Time patience and experimenting are the biggest part of the package. Trainz isn't your normal "game" and is more like a real model railroad except it doesn't take up any real physical space not counting the cells in an SSD or the ferrous surface sectors on your hard drives. The routes are the layouts and the sessions and what not are the operations. Scripts and other underpinnings are like the wiring to make it all work. Like building a real basement model railroad, you need to focus on a tiny bit at a time and not dive into everything at once. And more importantly, like a model railroad, don't jump in and plan to build the biggest layout, or in our parlance, a route. Start small and plan on scrapping your first routes. This is exactly what I did back in December 2003 a few days after Christmas when I went to CompUSA and got my copy of TRS2004.

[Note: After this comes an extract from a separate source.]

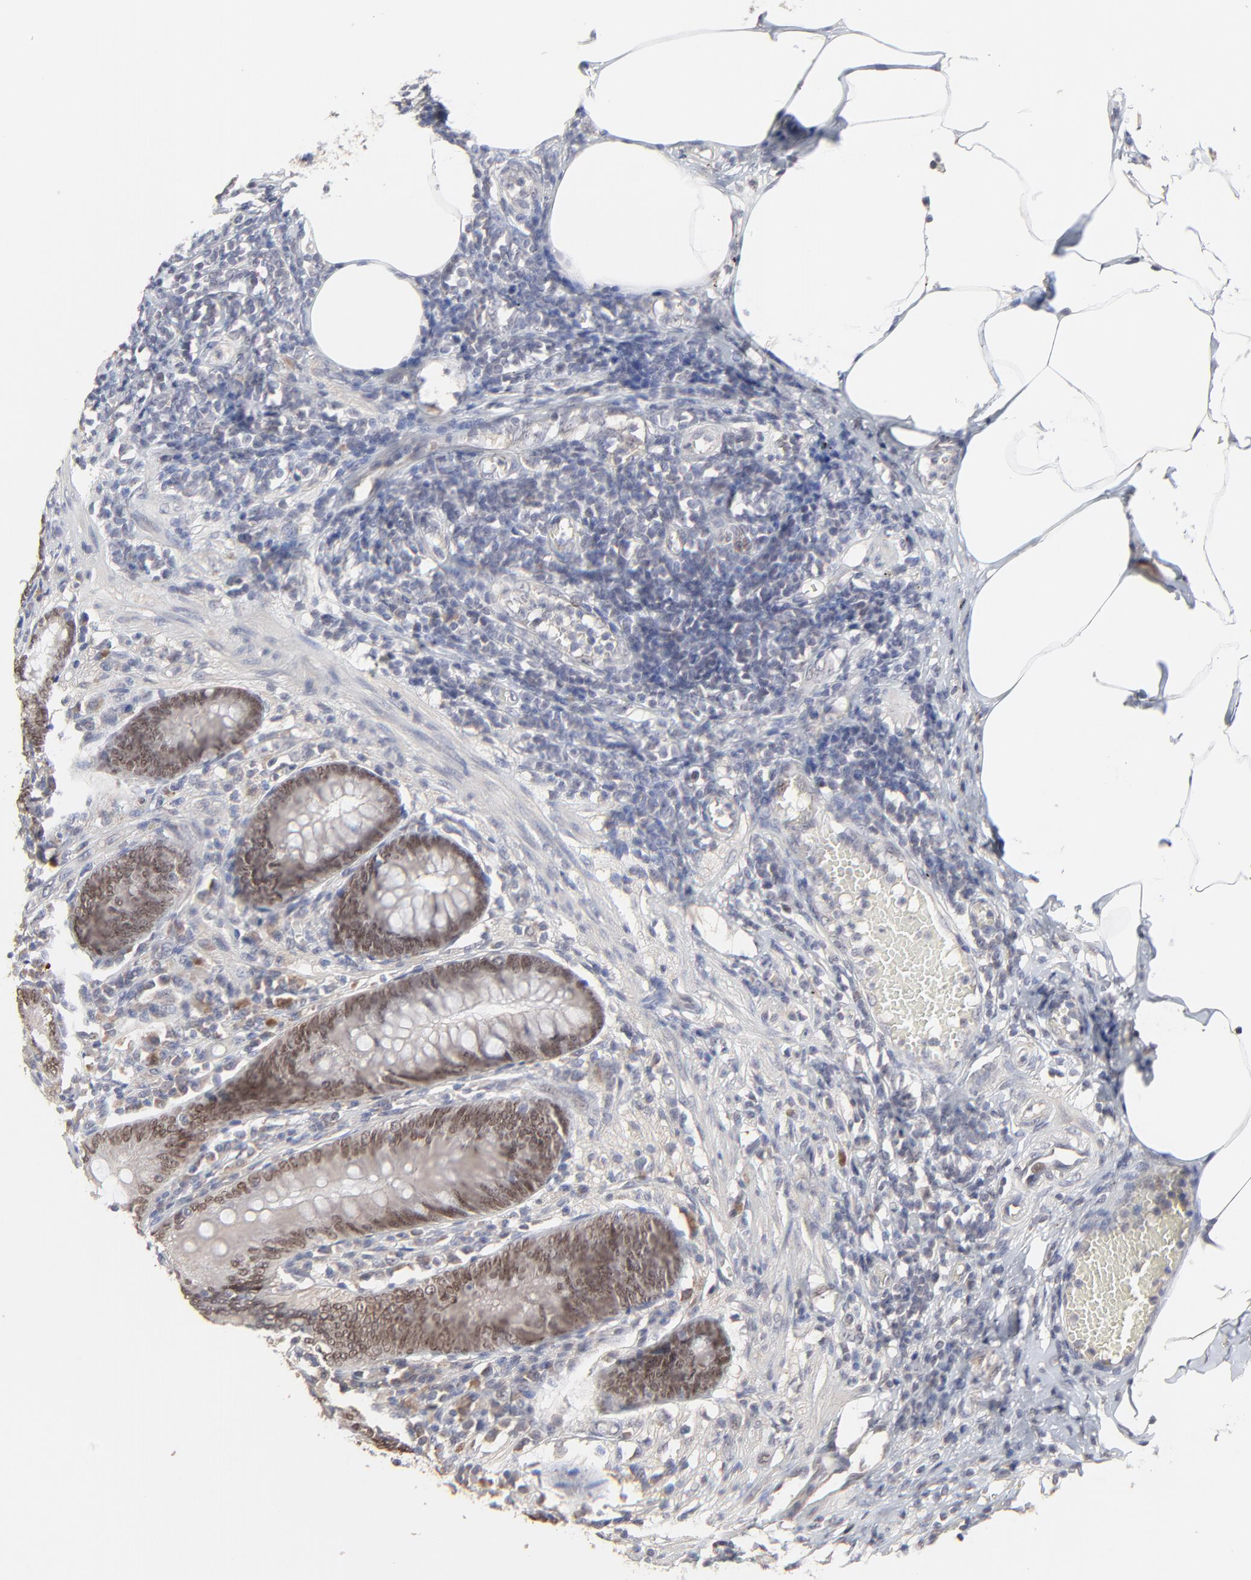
{"staining": {"intensity": "moderate", "quantity": ">75%", "location": "nuclear"}, "tissue": "appendix", "cell_type": "Glandular cells", "image_type": "normal", "snomed": [{"axis": "morphology", "description": "Normal tissue, NOS"}, {"axis": "morphology", "description": "Inflammation, NOS"}, {"axis": "topography", "description": "Appendix"}], "caption": "Protein analysis of normal appendix exhibits moderate nuclear staining in approximately >75% of glandular cells.", "gene": "FAM199X", "patient": {"sex": "male", "age": 46}}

I had tried the early demo versions and liked that I could create my own routes and like you I didn't quite know where to begin. I poked around the DLS which at that time was an online affair that required going to the Auran website and then to then black pages, now recently updated to white pages. There I downloaded some trains and some routes which I took a look at. There were a few routes that caught my eye, and I gave them a try. The first route I tried, which I can't even remember what it was called, had a great title but turned out to be crap. The track wasn't seated on the terrain along with other sloppy things that I didn't like. I deleted it and tried another and another until I found one that caught my eye yet again.

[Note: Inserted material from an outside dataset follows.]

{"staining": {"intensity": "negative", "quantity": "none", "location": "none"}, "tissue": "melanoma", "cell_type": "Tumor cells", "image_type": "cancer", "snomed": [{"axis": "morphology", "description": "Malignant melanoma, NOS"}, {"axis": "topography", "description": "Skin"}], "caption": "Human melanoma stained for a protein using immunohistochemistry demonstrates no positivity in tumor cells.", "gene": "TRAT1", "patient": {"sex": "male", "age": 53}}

I opened this route in Surveyor as I did the others, which really hasn't changed much since then, and poked around to see how the author did things. I noticed that this particular author paid great attention to details and his track was actually tamped to the ground and not hovering above the ground. He had also done the same with roads and other splines. The texturing too was great and so was the tree placement. While in Surveyor, I took the route and added a loop of track off to the side and imitated his texturing and other things the author had done. I was learning from this author how to build a route by poking around, imitating, and experimenting. I did this with a few other routes by other authors and then one day I decided to start my own project.

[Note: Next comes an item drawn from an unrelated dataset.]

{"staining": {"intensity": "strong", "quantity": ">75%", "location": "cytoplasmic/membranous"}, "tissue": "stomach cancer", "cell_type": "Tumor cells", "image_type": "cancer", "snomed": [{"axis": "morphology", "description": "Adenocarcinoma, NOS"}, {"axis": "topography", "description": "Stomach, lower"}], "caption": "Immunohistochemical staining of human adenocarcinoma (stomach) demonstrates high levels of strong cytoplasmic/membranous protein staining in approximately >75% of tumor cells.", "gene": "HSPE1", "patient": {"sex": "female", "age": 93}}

My project started out as 4 baseboards centered around a port and a passenger terminal. This was based on a model railroad I had planned and partially built back in 1984 but had to be scrapped and then attempted again in 2002-2004 and had to be scrapped due to many reasons which always happens to big model railroads I built. I went about this carefully and used photos and topo maps to get an idea of what I wanted with track layouts. My building skills were crude, and I tried my best to improve them. One of the biggest errors I made which affected the whole early route was I thought by setting the scale in the route description when we create a route would set the actual working scale - it does not as I found my heights to be totally incorrect. My 12-foot difference between levels I wanted, turned out to be more like 39 feet! As time went on and more to the wise, I rebuilt the route but kept that port section which still exists today as part of my current large route project.
In the end, don't be afraid to experiment. You can't break things and the only thing you waste is your time and a few bits on your hard drive.